Stroke past line 1642 into European time.
Stroke past 1769 and the introduction of the West
Stroke on the approach to 1835
and formal Northern Maori sovereignty.
Stroke into the New World and stop.
Crews alight, consign waka
to memory, family trees, remove the prowed
tauihu, drape the feathered mana
around the whare-womb
of the next crew
who are to remember waka into the beginning
of centuries years minutes hours seconds
long and short hands centred on Greenwich
of waka memory to hold their thoughts,
each person of seagoing
and waterborn descent whose hard waka
are taken away.
And years later,
we ask our ancestors to wake,
whose mokopuna are carving in eyes,
restoring chiselled features, mouths
coming out of wood, genitals, feet planted
on shoulders winding into stars on ceilings,
our ancestors of a culture that has held
its breath through the age of Dominion.
They’ve adzed waka out for them –
the memories, intricate knowledge,
fleet leaders, their reasons for being –
shoulders that carried so many waka –
summoning souls of myriads of names
above hundreds of waka names.
And you waka, who have seen heaven,
the guts of the ocean, brought terror and pleasure,
who have exhausted your crews of home thoughts
who have lifted songs above the waves
of the greatest and deepest ocean,
rise – rise into the air – rise to the breath –
rise above valleys into light and recognition –
rise where all who have risen sing your names.

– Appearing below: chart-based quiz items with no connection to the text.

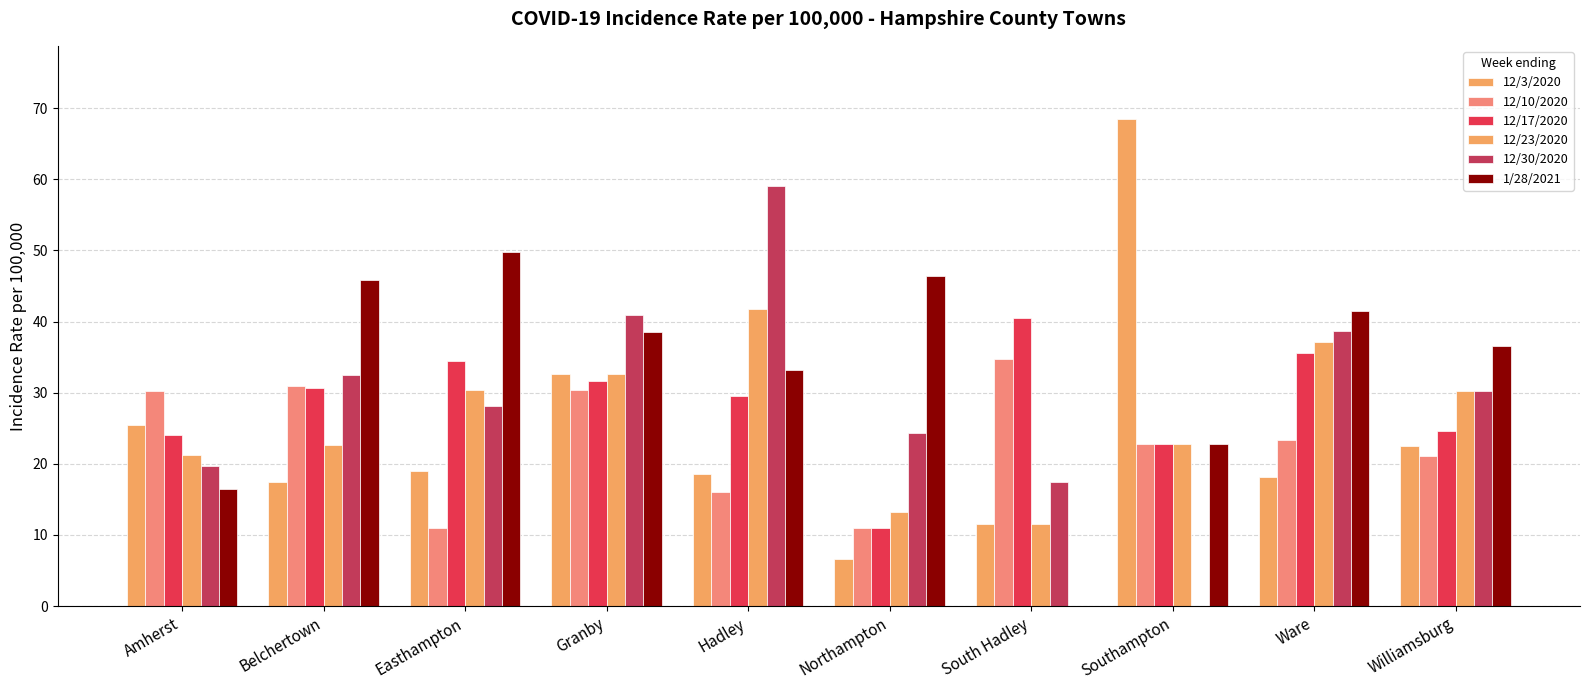

What is the difference between the second highest and minimum values in the 1/28/2021 series?

46.4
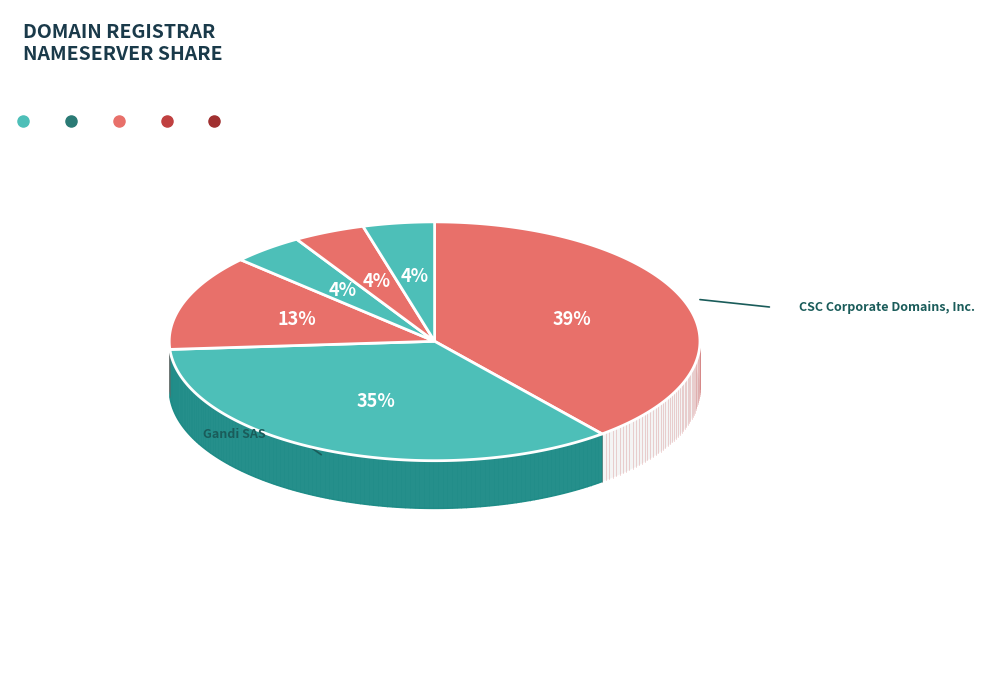

To the nearest percent, what is the average slice percentage?

17%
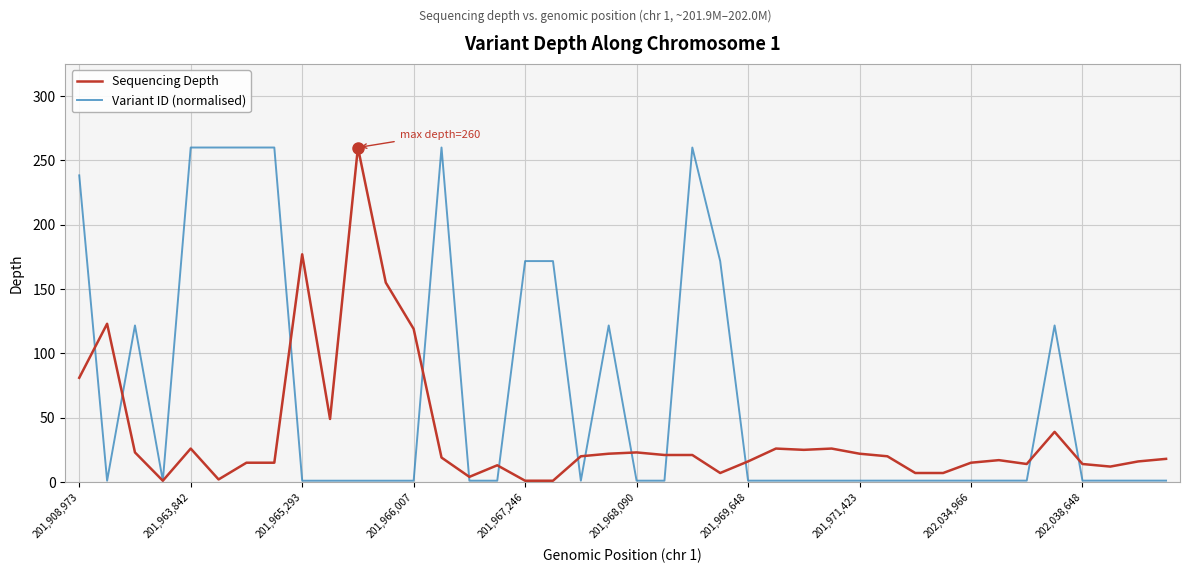

Which series has the largest total across all categories?

Variant ID (normalised)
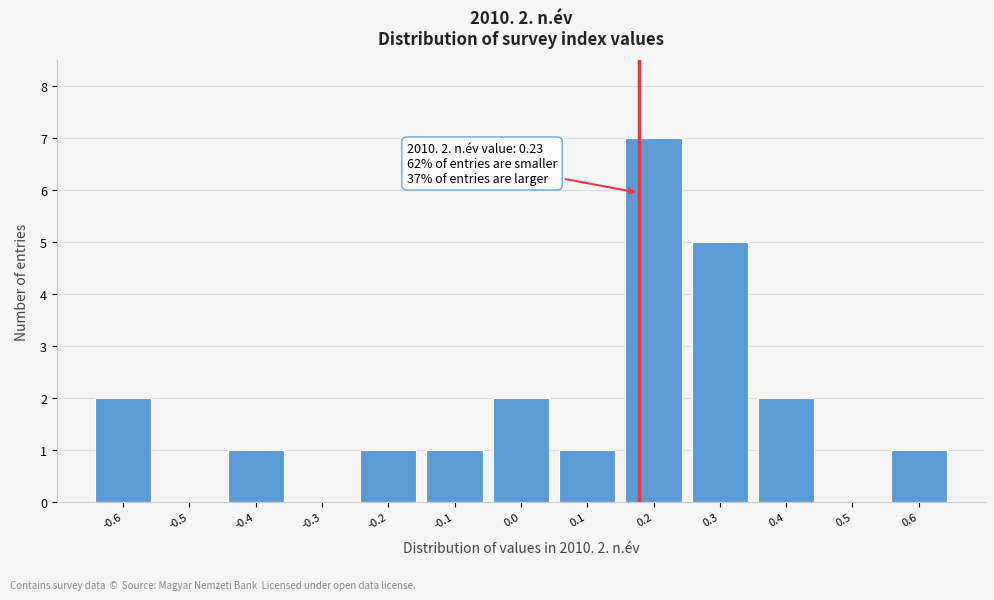

Reading left to right, what are all the values shown in this chart?

-0.6=2	-0.5=0	-0.4=1	-0.3=0	-0.2=1	-0.1=1	0.0=2	0.1=1	0.2=7	0.3=5	0.4=2	0.5=0	0.6=1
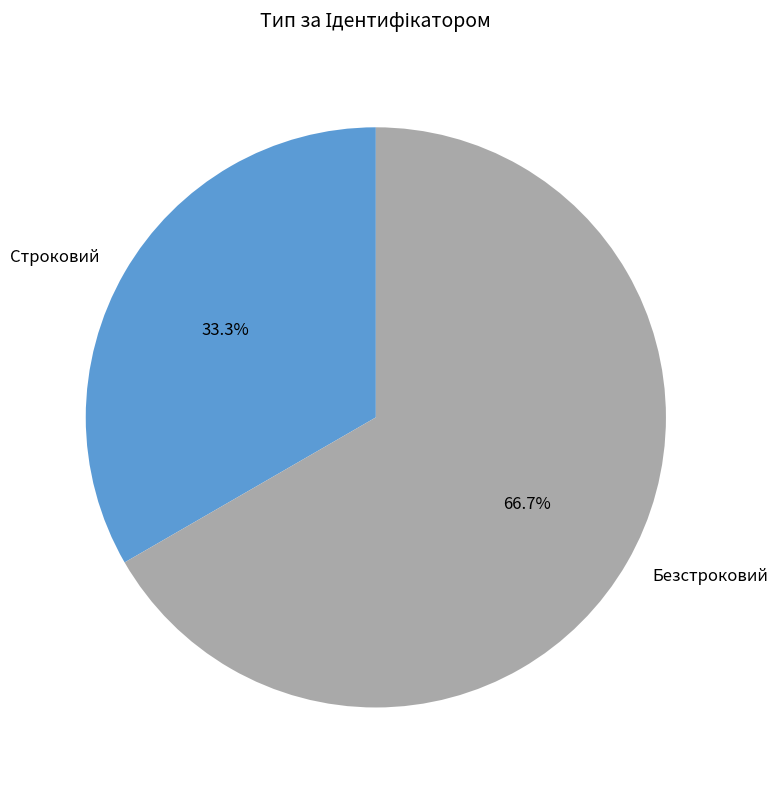

What is the smallest slice in the pie chart?

Строковий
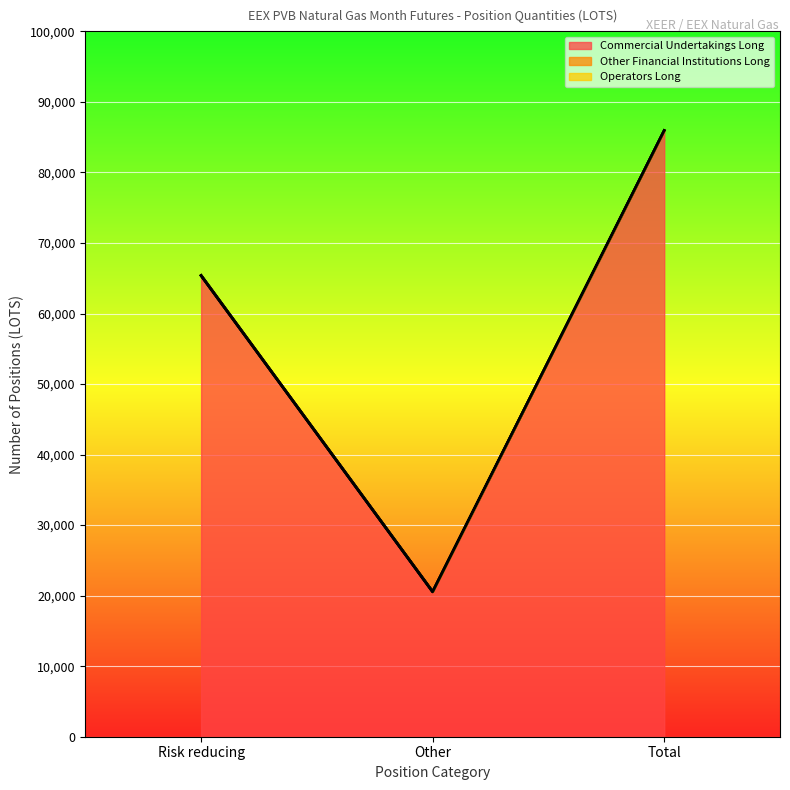

What are all the series names shown in the legend?

Commercial Undertakings Long, Other Financial Institutions Long, Operators Long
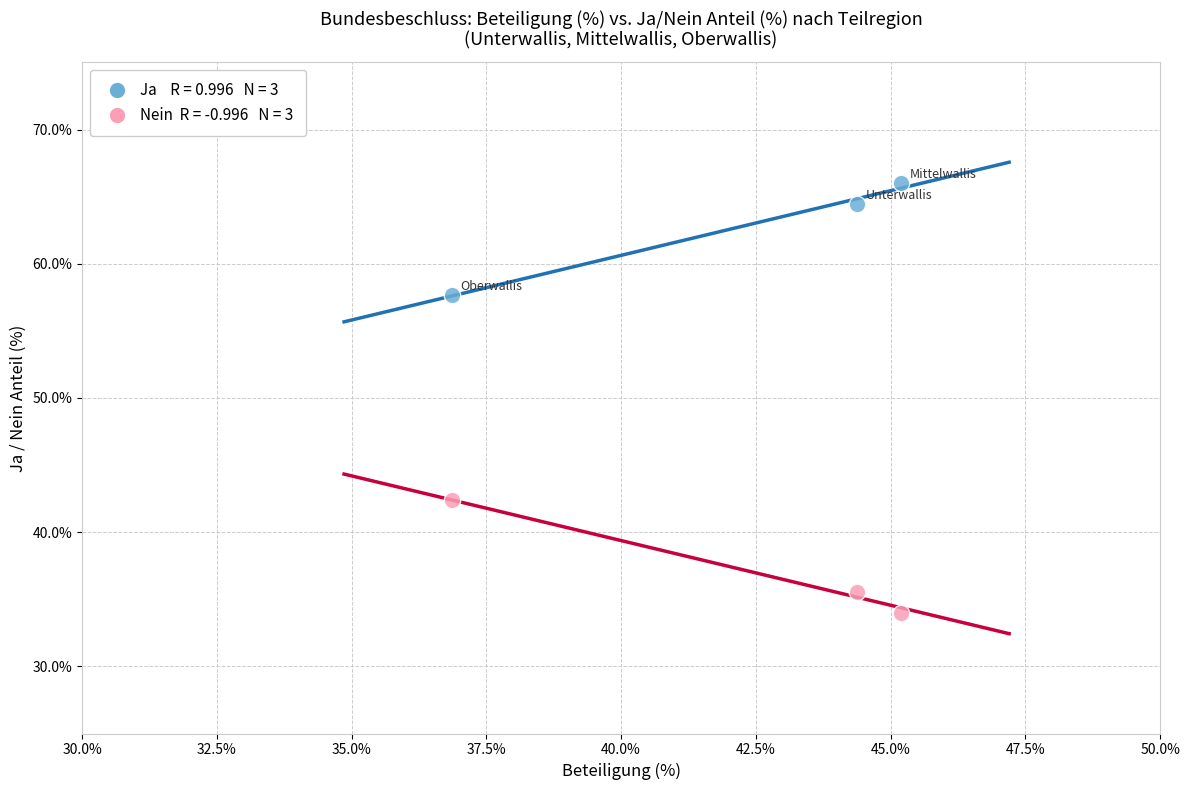

Across all data points, what is the range of Y values (max minus min)?

32.0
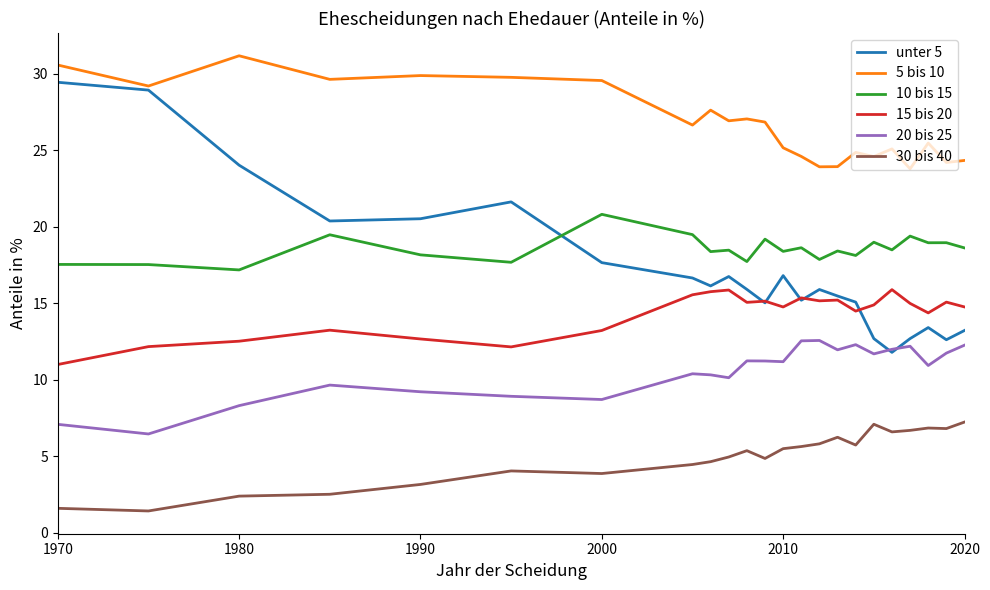

Which series has the largest range (max minus min)?

unter 5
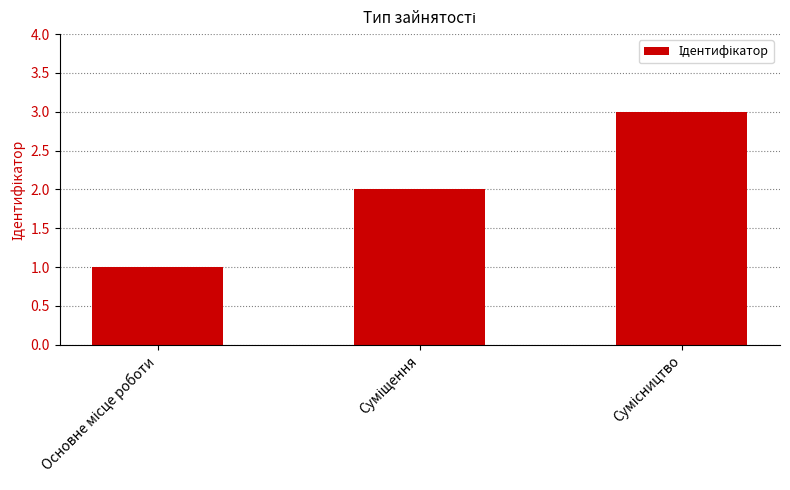

What is the sum of all values?

6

And you, Urizen, Jupiter, Io Matua Kore,
holder of the compasses – wind compass,
solar compass, compass encompassing known
currents, breather of the first breath
in every breathing creature,
guide the waka between islands,
between years and eyes of the Pacific
out of mythologies to consciousness.
And you stars, the ancestors,
nuclear orbs, red giants, white dwarves,
burn brilliantly, burn on the waka down there,
burn on waka riding valleys,
burn on waka on mountain summits,
burn on waka in the night,
burn on waka past the end of light.
Robert Sullivan from Star Waka
“I think the poem I go back to a lot is ‘Waka 100’ from Star Waka, the one that walks through periods of colonisation to decolonisation. It’s one of the ‘ones’ I think of when I think of the collection, although the 2001st line in the collection is at the end of the back cover poem, ‘A Cover Sail’. The repetition of the word ‘stroke’ is really a reference to the word ‘hoe’ or ‘hoea’ which also means to stroke or to paddle. These words are used in canoe chants to keep time. I’m getting quite close to explaining my own poem so I’ll stop there, except to say that I have been slowly adding poems to Star Waka in my other collections, including my newest one, Tūnui / Comet (AUP, 2022).” Robert Sullivan
Robert Sullivan (he/him/ia, Ngāpuhi and Kāi Tahu) has won awards for his poetry, editing, and writing for children, including the 2022 Lauris Edmond Memorial Award for a distinguished contribution to New Zealand poetry. Tunui Comet is his eighth collection of poetry. His book Star Waka (Auckland University Press 1999) has been reprinted eight times, also with a German language edition. Robert’s an Associate Professor of Creative Writing at Massey University. He is a great fan of all kinds of decolonisation.